What does it mean to push? What's the difference between pushing and encouraging?
One parent will say 'I don't push,' and then say, 'All I do is require that she practice 3x/week if I'm going to pay for lessons.' Is that pushing? Or is it pushing to say, 'Hey, what do you say I throw you some front toss today?'
My quick thoughts on the OP -
1. All kids are different. Some kids apparently are so driven that they're begging you to sit on the bucket so they can pitch. They're running the show. Others would never have become college players if not for their parents' passion for the game at a time before they were that into it. My DD was the latter. She played travel ball for a few years largely because of me. I didn't make her play, and she liked it, but she didn't love it, and she never asked if I would go hit her some round balls or throw front toss. I invited her to do those things and made it fun enough to keep her going, and eventually she got better at it and began to think, 'Hmm, this is kinda fun. I want to play in college.' And she's currently committed to do that.
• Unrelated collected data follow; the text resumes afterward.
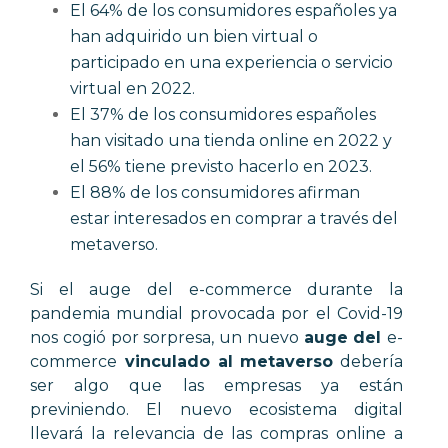
El 64% de los consumidores españoles ya
han adquirido un bien virtual o
participado en una experiencia o servicio
virtual en 2022.
El 37% de los consumidores españoles
han visitado una tienda online en 2022 y
el 56% tiene previsto hacerlo en 2023.
El 88% de los consumidores afirman
estar interesados en comprar a través del
metaverso.
Si el auge del e-commerce durante la
pandemia mundial provocada por el Covid-19
nos cogió por sorpresa, un nuevo
auge del
e-
commerce
vinculado al metaverso
debería
ser algo que las empresas ya están
previniendo. El nuevo ecosistema digital
llevará la relevancia de las compras online a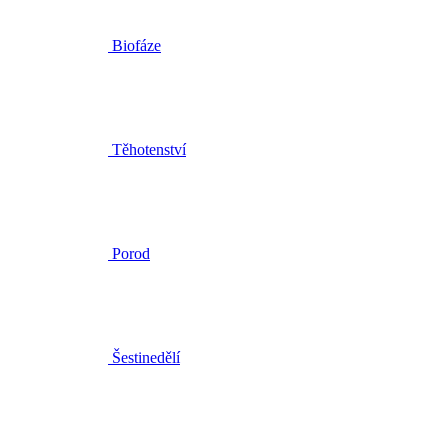
Těhotenství
Porod
Šestinedělí
Mytí a koupel dětí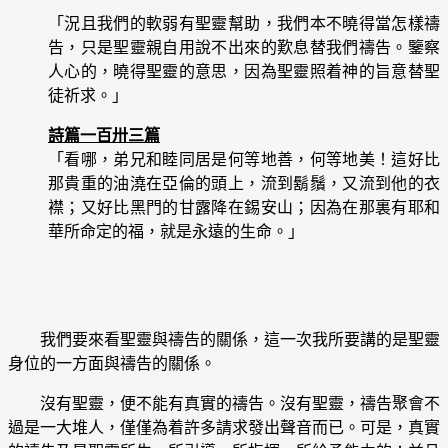
「況且我們的軟弱有聖靈幫助，我們本不曉得當怎樣禱
告，只是聖靈親自用說不出來的歎息替我們禱告。鑒察
人心的，曉得聖靈的意思，因為聖靈照着神的旨意替聖
徒祈求。」
詩篇一百卅三篇
「看哪，弟兄和睦同居是何等地善，何等地美！這好比
那貴重的油澆在亞倫的頭上，流到鬍鬚，又流到他的衣
襟；又好比黑門的甘露降在錫安山；因為在那裏有耶和
華所命定的福，就是永遠的生命。」
我們要來看聖靈與禱告的關係，這一次我所要講的是聖靈
身位的一方面與禱告的關係。
沒有聖靈，便不能有真實的禱告。沒有聖靈，禱告聚會不
過是一大堆人，僅僅為着許多請求發出聲音而已。可是，真實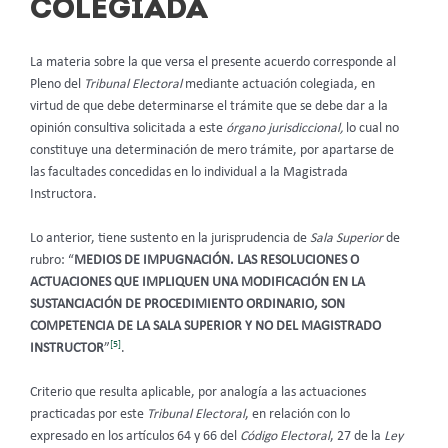
COLEGIADA
La materia sobre la que versa el presente acuerdo corresponde al
Pleno del
Tribunal Electoral
mediante actuación colegiada, en
virtud de que debe determinarse el trámite que se debe dar a la
opinión consultiva solicitada a este
órgano jurisdiccional,
lo cual no
constituye una determinación de mero trámite, por apartarse de
las facultades concedidas en lo individual a la Magistrada
Instructora.
Lo anterior, tiene sustento en la jurisprudencia de
Sala Superior
de
rubro: “
MEDIOS DE IMPUGNACIÓN. LAS RESOLUCIONES O
ACTUACIONES QUE IMPLIQUEN UNA MODIFICACIÓN EN LA
SUSTANCIACIÓN DE PROCEDIMIENTO ORDINARIO, SON
COMPETENCIA DE LA SALA SUPERIOR Y NO DEL MAGISTRADO
[5]
INSTRUCTOR
”
.
Criterio que resulta aplicable, por analogía a las actuaciones
practicadas por este
Tribunal Electoral
, en relación con lo
expresado en los artículos 64 y 66 del
Código Electoral
, 27 de la
Ley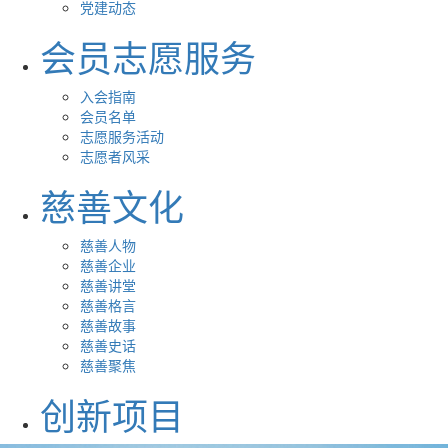
党建动态
会员志愿服务
入会指南
会员名单
志愿服务活动
志愿者风采
慈善文化
慈善人物
慈善企业
慈善讲堂
慈善格言
慈善故事
慈善史话
慈善聚焦
创新项目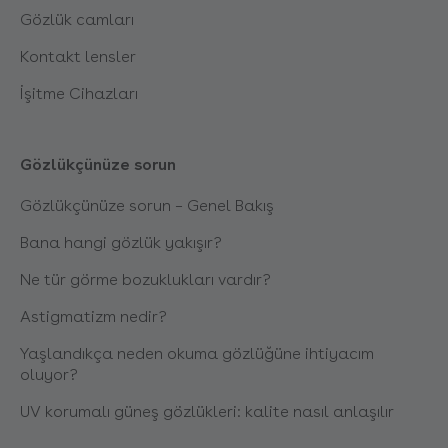
Gözlük camları
Kontakt lensler
İşitme Cihazları
Gözlükçünüze sorun
Gözlükçünüze sorun – Genel Bakış
Bana hangi gözlük yakışır?
Ne tür görme bozuklukları vardır?
Astigmatizm nedir?
Yaşlandıkça neden okuma gözlüğüne ihtiyacım
oluyor?
UV korumalı güneş gözlükleri: kalite nasıl anlaşılır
2. I wouldn't take an 11-year-old's declaration about college softball too literally. An 11-year-old really doesn't know whether she's going to like college softball, or what it is really, nor can she really know if she'll enjoy the next 6 years of hard work required to get there. So rather than hearing this as ''DD just made an important life's decision, what are our steps toward helping her live her dream,'' I'd just hear it as, ''I really like softball. It's fun.' That's my thing right now'' and find ways to nurture that love of the game. That might mean a higher level team, a private coach, things that she'd get excited about. But I'd stop short of thinking you're on the 7-year plan. Too early for that, IMO.
Well I'm not going to be PC and say I didn't push my DD because I most definitely did. Many tears were shed along the way and I would redo some of the things that I did. I'm a firm believer that 99% of successful athletes are that way because of being pushed.
The amount of sacrifice it takes from the entire family for a kid to reach that level is enormous.
I did learn now to put my "dad" hat on and take off the coach hat more as the years passed but I still bust my DD chops now when warranted. I love our journey and I do wish I would've enjoyed our time together more than just focusin on how she could've done better.
She wrote me a great letter before I dropped her off at college and it's something I'll take with me to my grave.